# Name change...why "Tulisan"?



## Cruentus (May 4, 2004)

Hi, Paul Janulis here.

Some of you may be wondering why I changed my handle to "Tulisan" instead of PAUL. 

The main reason is due to my work, they may have a problem with my real name being my handle, so to avoid headaches, I changed my name.

Now...why "Tulisan"?

I figured this is good timing because I decided to change the name of my training group.

Tulisan means "Bandit" in Cebuano (and Taglog, I think). I have just renamed my training group to "Tulisan Eskrima Group" instead of "Rochester Eskrima Group." Neat, huh?

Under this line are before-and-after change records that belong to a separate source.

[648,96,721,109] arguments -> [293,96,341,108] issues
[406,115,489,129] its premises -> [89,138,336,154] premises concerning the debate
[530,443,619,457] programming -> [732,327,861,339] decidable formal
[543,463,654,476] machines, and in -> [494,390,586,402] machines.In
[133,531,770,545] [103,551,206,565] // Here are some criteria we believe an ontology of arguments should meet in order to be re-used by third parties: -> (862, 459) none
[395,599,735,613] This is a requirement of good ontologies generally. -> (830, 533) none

The term "Bandit" has kind of a 2-fold meaning in mind. Philosophically, I (and my group) are "outlaws" in the martial arts world for this reason: Mainstream martial arts believes that "rank" and "title" gives you credability and legitimacy. We don't believe that one is condusive of the other at all. So, our attitude is that skill is all that we care about. Now, this doesn't mean that we disrespect all rank and titles (that are legit), and this doesn't mean that some of my guys won't ever get ranked from outside sources. It just means that we believe that at the end of the day, the attainment of skill is what is most important over all the rest of the B.S..

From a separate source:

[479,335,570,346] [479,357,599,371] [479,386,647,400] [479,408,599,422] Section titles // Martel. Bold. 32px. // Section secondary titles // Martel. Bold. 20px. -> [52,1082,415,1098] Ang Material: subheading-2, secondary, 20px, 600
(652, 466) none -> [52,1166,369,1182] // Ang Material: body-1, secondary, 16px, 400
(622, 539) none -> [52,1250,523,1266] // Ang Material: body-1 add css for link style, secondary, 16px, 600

The second thing that "Bandit" implies is "pirating" or "stealing." We believe all martial arts pirate from each other, and that this is part of the game. We decided to play it best. Skilled people generally aren't afraid to see what someone else has. So, we believe in learning and incorporating what works. And, if it doesn't fit your personal style, we believe you should learn it anyways so you can at least figure out how to beat it. We believe that if you are afraid to get on the floor and train, then you are afraid to learn. So, even if my guys attain the credability of "master," they should still get on the floor to learn, or they'll have to answer to me!  :uhyeah: 

So...now you know why....any questions?

Paul Janulis

btw...side note, I am still affiliated with the WMAA, so don't let this name change stuff confuse that. I always had my group of students out here in Michigan; I am just re-naming and redoing how I am running things is all!  :asian:


----------



## arnisador (May 4, 2004)

So, you changed your name to "thief" in case your boss finds this account? Smooth move, dude!


----------



## Cruentus (May 4, 2004)

arnisador said:
			
		

> So, you changed your name to "thief" in case your boss finds this account? Smooth move, dude!

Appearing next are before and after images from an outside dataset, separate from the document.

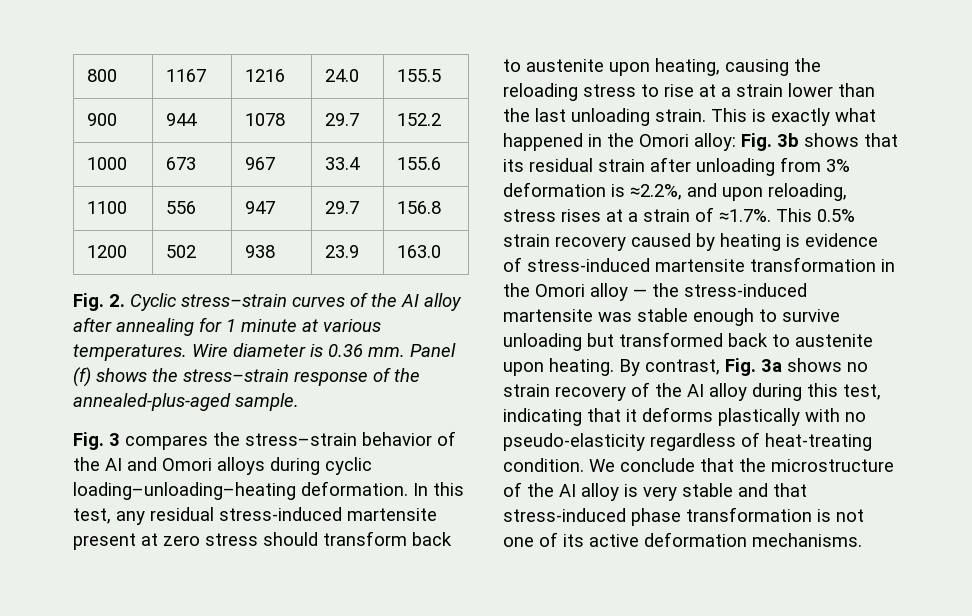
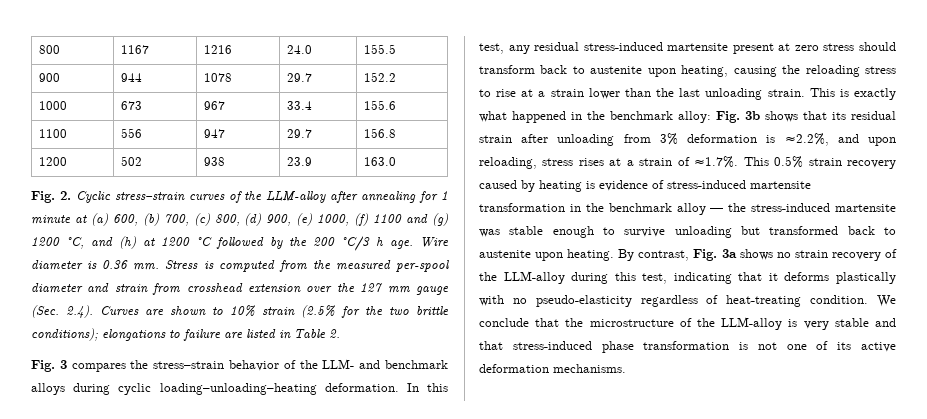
[401,293,462,311] AI alloy -> [266,191,327,203] LLM-alloy
[323,319,381,332] [73,344,187,361] various temperatures. -> [90,213,449,226] [31,236,413,251] (a) 600, (b) 700, (c) 800, (d) 900, (e) 1000, (f) 1100 and (g) 1200 °C, and (h) at 1200 °C followed by the 200 °C/3 h age.
[410,343,456,357] [73,367,420,387] [73,393,299,411] Panel (f) shows the stress–strain response of the annealed-plus-aged sample. -> [165,260,449,272] [31,283,449,295] [31,305,449,318] [31,328,340,341] Stress is computed from the measured per-spool diameter and strain from crosshead extension over the 127 mm gauge (Sec. 2.4). Curves are shown to 10% strain (2.5% for the two brittle conditions); elongations to failure are listed in Table 2.
[105,457,212,471] AI and Omori -> [322,359,449,369] LLM- and benchmark
[639,134,689,147] Omori -> [610,111,673,120] benchmark
[535,284,585,297] Omori -> [608,203,672,212] benchmark
[687,383,747,401] AI alloy -> [503,271,565,284] LLM-alloy
[559,483,619,501] AI alloy -> [721,317,783,330] LLM-alloy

I know...Funny eh? I was thinking about the play on words also, and was wondering if anyone got it. I work with money, too! lol  :ultracool


----------



## Rich Parsons (May 4, 2004)

arnisador said:
			
		

> So, you changed your name to "thief" in case your boss finds this account? Smooth move, dude!




Hmmmm, Should I trust Paul or not ?  :idunno:  :uhyeah:


----------



## Cruentus (May 4, 2004)

Rich Parsons said:
			
		

> Hmmmm, Should I trust Paul or not ?  :idunno:  :uhyeah:



Of course you should....you know where I live! :wink1:


----------



## Tgace (May 4, 2004)

I like the philosophy......


----------



## Guro Harold (May 4, 2004)

Hey Paul,

You noticed that your whole name is now associated with tulisan?

I want to understand, are you trying to have a lower or higher profile?

Later,

Palusut   :lookie:  :idunno:


----------



## loki09789 (May 4, 2004)

Tgace said:
			
		

> I like the philosophy......



Ditto to Tom's statement.  In the spirit, I will 'steal' a 'stolen' line that Jerome had been using from a blues guitarist, and coincidentally RP made similar statements - at least in the same spirit "Steal from the Best, just let them know you stole it when your done"

In polite discourse:  Appropriation of quality goods with adequate referencing and citation in reverence to the source.


----------



## Cruentus (May 5, 2004)

Palusut said:
			
		

> Hey Paul,
> 
> You noticed that your whole name is now associated with tulisan?
> 
> ...



My full name has been in my "rank" section for a while now, even when my handler was "PAUL". I'm leaving it there because it's my way of thumbing my nose at my compliance dept. They say, "Don't use your real name as a handler" so I instead put it as my "rank"  :uhyeah: 

Thanks everyone for the compliments, though!  :asian:


----------



## Dan Anderson (May 6, 2004)

A Paul by any other name would be just as sweaty...

Dan  :uhyeah:


----------